抜粋 →

名馬であれば馬のうち

読書、映画、ゲーム、その他。


読書、映画、その他。


あなたのフレンズの物語


映画『メッセージ』本予告編



 あなたのおともだちがわたしにある質問をしようとしている。これはわたしたちの人生におけるもっとも大事なひととき。運命のような十二話と、奇跡のような十二・一話が終わった後の真夜中。春アニメをめでようと、わたしたちはネット民のつくった新作アニメ一覧表に目を通していた。そのとき、あなたのおともだちがこう言う。

「十三話はまだかな?」

 このお話の結末がどんなふうになるかはわかっている。そのことの始まり、つまり深夜放送帯に死んだアプリのアニメが出現し、あちこちのちほーにおかしなフレンズが出演したときのこともよくよく考えているし、あのとき、政府はそのことに関してろくすっぽなにも言わなかったけど、twitter はありとあらゆる可能性を書きたてていた。
 そんなとき、ヴィルヌーヴが新作を発表して、わたしは映画館への参観を要請されたというわけ。
 あなたが『メッセージ』を観たら、きっとけらけらとわらったでしょうね。ホークアイが科学至上主義的なセリフをはいて、ヘプタポッドコンビの愛称は「フラッターラズベリー」から「アボットとコステロ」へとかわっていた。まるで映画おたくの映画みたいに。
 国際ポリティカル・サスペンスとスリラーっぽさがふえて、ずっと低温なのりだった原作がエンタメっぽくしあがっていた。あれはあれで好きよ。みていてたのしくなきゃ、映画じゃないわ……。



 奇妙な邦題だった。
「『メッセージ』?」
「そうだ」と配給のソニー・ピクチャーズ大佐はうなずいた。
 映画の原題は「到着」を意味する英単語で……なんといったか。そして原作となったテッド・チャンの短編は the Story of Your life。ハヤカワから出た翻訳のタイトルもそのまま「あなたの人生の物語」だ。
 各国の製作会社や配給会社の思惑が交錯した結果、実に優美な屍骸が出来上がったというわけか。
 それはまあいい。問題は中身だ。

課題 →
抜粋のうち「このお話の結末がどんなふうに」で始まり「なきゃ、映画じゃないわ……。」まで続く部分を、「映画館」を「劇場」に置き換えて書き直してください。

保存データ →
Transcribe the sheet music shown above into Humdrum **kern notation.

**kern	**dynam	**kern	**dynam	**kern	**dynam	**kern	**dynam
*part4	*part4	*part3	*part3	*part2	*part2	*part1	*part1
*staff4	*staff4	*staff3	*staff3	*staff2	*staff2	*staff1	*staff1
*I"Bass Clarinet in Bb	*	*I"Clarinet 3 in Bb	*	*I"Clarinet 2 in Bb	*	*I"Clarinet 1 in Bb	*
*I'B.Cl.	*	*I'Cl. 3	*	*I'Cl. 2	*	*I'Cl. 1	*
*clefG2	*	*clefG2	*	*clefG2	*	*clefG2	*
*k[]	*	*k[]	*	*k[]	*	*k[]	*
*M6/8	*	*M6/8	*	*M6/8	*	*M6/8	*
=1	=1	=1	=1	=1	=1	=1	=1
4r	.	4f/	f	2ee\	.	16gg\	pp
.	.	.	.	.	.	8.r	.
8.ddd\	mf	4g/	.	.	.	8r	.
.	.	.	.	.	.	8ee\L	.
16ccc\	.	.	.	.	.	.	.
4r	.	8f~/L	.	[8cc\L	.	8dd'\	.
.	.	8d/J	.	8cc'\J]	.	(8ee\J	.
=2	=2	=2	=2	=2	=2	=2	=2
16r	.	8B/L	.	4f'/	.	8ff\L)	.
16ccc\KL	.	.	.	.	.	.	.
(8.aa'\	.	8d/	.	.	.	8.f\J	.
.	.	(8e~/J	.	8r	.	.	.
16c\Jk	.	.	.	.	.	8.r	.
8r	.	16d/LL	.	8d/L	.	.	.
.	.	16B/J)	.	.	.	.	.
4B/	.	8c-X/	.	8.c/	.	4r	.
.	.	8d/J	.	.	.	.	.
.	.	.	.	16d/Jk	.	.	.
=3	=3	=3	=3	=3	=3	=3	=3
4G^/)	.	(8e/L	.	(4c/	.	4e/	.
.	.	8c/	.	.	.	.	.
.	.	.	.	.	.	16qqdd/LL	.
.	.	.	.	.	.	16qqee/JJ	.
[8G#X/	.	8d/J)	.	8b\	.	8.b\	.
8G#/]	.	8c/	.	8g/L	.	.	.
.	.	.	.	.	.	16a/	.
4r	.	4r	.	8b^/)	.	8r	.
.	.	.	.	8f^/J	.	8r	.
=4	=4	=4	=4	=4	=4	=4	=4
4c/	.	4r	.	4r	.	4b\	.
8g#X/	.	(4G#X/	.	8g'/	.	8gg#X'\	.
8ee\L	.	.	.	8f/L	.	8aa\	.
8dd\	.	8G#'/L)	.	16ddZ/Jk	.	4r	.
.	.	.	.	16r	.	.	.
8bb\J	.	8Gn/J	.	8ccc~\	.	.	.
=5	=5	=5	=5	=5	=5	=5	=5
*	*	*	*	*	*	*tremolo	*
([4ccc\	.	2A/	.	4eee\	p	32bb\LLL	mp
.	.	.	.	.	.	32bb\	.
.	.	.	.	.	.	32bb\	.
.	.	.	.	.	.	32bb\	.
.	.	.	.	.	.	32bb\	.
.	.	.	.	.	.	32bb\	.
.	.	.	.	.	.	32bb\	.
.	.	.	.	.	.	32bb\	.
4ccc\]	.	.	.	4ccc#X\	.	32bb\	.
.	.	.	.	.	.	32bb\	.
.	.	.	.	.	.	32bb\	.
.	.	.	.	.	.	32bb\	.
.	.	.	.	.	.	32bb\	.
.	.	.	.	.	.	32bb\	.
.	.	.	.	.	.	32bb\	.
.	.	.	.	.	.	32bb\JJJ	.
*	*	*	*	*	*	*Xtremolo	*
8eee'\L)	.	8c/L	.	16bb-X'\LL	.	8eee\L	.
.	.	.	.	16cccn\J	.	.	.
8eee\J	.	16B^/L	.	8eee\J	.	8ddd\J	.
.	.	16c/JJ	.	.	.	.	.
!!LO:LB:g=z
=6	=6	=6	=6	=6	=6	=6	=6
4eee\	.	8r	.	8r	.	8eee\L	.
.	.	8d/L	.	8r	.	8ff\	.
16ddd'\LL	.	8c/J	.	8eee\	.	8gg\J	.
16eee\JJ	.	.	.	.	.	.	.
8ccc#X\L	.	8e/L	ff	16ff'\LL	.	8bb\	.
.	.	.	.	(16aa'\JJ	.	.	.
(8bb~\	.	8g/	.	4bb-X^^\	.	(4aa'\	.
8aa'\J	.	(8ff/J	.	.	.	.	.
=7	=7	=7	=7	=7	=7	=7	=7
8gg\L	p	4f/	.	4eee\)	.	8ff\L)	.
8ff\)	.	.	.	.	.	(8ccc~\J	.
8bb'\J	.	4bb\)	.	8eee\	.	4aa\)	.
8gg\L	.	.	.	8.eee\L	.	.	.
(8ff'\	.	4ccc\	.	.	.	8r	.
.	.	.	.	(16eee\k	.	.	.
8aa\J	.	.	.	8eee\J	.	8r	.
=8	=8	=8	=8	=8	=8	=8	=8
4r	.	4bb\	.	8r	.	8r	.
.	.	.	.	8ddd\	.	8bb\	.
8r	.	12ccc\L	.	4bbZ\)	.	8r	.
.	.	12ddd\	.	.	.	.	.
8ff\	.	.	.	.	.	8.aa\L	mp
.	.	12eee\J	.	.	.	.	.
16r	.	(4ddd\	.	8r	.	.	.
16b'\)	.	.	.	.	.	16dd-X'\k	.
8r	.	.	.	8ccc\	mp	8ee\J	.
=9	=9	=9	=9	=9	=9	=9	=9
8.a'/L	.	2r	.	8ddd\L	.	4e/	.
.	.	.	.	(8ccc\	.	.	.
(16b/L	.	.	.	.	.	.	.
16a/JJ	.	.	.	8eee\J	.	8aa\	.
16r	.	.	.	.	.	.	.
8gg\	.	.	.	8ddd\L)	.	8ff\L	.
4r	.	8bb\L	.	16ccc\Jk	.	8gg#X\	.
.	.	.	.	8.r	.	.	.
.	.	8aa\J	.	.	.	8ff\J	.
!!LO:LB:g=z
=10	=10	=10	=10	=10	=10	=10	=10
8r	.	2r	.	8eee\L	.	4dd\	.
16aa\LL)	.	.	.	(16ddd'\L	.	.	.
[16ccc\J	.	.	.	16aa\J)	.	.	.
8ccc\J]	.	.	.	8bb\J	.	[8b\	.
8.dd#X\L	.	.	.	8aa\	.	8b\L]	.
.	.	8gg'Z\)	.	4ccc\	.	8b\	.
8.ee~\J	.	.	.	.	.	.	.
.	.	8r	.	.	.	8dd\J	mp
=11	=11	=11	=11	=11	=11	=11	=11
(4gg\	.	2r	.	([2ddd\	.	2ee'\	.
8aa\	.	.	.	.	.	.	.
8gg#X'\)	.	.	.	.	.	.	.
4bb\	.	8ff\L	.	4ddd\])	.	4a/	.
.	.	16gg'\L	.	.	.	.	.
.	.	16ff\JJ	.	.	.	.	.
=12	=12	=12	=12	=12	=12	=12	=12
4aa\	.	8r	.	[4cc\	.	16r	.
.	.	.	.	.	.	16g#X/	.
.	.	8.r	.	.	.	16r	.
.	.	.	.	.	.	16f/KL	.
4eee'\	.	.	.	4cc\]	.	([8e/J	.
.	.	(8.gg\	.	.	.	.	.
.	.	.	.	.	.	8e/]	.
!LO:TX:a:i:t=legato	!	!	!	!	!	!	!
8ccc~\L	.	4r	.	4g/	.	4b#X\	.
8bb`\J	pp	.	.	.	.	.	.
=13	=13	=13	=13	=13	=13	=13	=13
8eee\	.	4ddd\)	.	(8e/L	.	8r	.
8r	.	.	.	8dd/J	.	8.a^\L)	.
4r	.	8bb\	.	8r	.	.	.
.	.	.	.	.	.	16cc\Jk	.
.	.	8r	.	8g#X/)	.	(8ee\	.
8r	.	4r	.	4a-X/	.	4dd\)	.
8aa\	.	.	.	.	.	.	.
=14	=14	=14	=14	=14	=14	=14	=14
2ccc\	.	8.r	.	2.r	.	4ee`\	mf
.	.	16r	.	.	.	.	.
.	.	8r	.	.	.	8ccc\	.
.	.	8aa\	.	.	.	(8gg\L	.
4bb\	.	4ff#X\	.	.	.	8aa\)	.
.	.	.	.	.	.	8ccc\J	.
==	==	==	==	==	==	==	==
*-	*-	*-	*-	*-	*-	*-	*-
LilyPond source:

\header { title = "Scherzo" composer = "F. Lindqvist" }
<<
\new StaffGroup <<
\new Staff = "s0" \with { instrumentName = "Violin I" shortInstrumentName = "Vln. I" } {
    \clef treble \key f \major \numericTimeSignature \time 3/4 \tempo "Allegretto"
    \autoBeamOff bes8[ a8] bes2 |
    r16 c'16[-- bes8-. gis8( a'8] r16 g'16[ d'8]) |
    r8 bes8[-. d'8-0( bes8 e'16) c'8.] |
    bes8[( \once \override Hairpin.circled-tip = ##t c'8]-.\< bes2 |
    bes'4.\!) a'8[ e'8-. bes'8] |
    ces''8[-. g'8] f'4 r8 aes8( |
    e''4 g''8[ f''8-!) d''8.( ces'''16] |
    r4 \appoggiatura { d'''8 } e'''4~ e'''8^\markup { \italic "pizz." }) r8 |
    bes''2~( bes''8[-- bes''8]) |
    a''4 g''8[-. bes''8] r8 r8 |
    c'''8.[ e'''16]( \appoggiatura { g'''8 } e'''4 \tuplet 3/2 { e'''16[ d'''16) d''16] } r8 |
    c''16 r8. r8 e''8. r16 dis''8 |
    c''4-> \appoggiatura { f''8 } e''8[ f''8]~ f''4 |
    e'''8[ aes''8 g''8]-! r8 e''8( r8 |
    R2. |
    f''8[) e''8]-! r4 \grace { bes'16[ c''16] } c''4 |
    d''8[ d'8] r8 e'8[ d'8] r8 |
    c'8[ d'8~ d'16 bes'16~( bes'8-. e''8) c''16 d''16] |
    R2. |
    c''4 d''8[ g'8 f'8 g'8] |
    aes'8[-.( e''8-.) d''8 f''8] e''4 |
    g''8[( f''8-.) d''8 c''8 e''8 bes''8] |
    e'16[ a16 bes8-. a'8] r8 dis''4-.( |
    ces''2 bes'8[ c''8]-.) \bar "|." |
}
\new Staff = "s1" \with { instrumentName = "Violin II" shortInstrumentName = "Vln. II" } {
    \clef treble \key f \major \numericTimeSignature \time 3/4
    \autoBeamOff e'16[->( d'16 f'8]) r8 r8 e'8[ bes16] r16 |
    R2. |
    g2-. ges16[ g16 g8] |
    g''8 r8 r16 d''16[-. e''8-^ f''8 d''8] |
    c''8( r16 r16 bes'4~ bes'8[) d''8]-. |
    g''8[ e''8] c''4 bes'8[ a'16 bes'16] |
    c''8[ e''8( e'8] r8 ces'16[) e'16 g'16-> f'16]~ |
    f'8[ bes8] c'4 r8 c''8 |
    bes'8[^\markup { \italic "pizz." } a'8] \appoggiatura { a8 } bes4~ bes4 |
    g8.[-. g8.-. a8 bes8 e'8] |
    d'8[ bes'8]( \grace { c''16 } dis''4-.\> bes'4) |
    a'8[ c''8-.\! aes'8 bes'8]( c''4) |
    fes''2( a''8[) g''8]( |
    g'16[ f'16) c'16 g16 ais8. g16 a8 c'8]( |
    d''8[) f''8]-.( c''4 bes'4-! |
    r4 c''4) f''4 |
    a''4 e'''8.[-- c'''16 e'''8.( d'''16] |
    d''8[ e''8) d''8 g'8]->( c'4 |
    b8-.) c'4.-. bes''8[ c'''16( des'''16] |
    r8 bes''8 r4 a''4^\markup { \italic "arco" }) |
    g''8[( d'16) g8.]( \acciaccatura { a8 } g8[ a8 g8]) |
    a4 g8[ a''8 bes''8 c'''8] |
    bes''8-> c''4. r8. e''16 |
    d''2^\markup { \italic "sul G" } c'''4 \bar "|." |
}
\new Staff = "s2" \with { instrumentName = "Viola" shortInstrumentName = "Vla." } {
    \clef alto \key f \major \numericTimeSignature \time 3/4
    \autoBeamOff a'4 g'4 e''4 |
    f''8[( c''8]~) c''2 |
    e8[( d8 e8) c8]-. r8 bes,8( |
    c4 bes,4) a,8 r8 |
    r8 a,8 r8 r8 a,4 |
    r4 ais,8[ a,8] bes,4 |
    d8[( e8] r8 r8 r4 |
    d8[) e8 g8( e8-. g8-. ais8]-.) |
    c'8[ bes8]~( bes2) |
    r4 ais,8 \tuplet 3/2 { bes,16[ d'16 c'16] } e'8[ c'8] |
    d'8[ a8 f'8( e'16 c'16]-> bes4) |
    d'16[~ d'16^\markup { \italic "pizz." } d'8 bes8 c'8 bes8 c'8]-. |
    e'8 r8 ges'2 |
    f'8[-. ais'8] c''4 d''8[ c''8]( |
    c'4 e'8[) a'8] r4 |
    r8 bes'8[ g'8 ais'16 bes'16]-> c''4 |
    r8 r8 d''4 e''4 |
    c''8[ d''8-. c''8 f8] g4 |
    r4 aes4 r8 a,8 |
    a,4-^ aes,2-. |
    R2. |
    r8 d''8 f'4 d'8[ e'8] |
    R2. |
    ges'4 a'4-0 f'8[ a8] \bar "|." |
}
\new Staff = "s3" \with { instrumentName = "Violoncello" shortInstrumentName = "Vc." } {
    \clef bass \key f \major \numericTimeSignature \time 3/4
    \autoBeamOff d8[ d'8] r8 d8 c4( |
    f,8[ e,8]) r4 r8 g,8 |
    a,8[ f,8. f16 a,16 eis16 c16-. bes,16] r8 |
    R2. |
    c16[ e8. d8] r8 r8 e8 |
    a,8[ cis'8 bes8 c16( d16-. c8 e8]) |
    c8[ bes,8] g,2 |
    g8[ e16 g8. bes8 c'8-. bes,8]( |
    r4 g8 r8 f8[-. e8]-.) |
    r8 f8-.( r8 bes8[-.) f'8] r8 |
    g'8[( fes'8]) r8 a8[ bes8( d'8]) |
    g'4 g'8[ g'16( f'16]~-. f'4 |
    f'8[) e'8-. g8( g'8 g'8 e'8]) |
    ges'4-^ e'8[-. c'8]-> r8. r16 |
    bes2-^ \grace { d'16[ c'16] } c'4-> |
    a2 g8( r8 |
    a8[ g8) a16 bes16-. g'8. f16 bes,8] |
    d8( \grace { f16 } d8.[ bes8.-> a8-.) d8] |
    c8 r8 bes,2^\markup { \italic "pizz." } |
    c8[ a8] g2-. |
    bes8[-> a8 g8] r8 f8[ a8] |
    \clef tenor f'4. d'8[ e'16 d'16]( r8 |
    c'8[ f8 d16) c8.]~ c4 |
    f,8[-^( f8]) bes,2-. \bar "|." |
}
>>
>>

解答 →
このお話の結末がどんなふうになるかはわかっている。そのことの始まり、つまり深夜放送帯に死んだアプリのアニメが出現し、あちこちのちほーにおかしなフレンズが出演したときのこともよくよく考えているし、あのとき、政府はそのことに関してろくすっぽなにも言わなかったけど、twitter はありとあらゆる可能性を書きたてていた。
 そんなとき、ヴィルヌーヴが新作を発表して、わたしは劇場への参観を要請されたというわけ。
 あなたが『メッセージ』を観たら、きっとけらけらとわらったでしょうね。ホークアイが科学至上主義的なセリフをはいて、ヘプタポッドコンビの愛称は「フラッターラズベリー」から「アボットとコステロ」へとかわっていた。まるで映画おたくの映画みたいに。
 国際ポリティカル・サスペンスとスリラーっぽさがふえて、ずっと低温なのりだった原作がエンタメっぽくしあがっていた。あれはあれで好きよ。みていてたのしくなきゃ、映画じゃないわ……。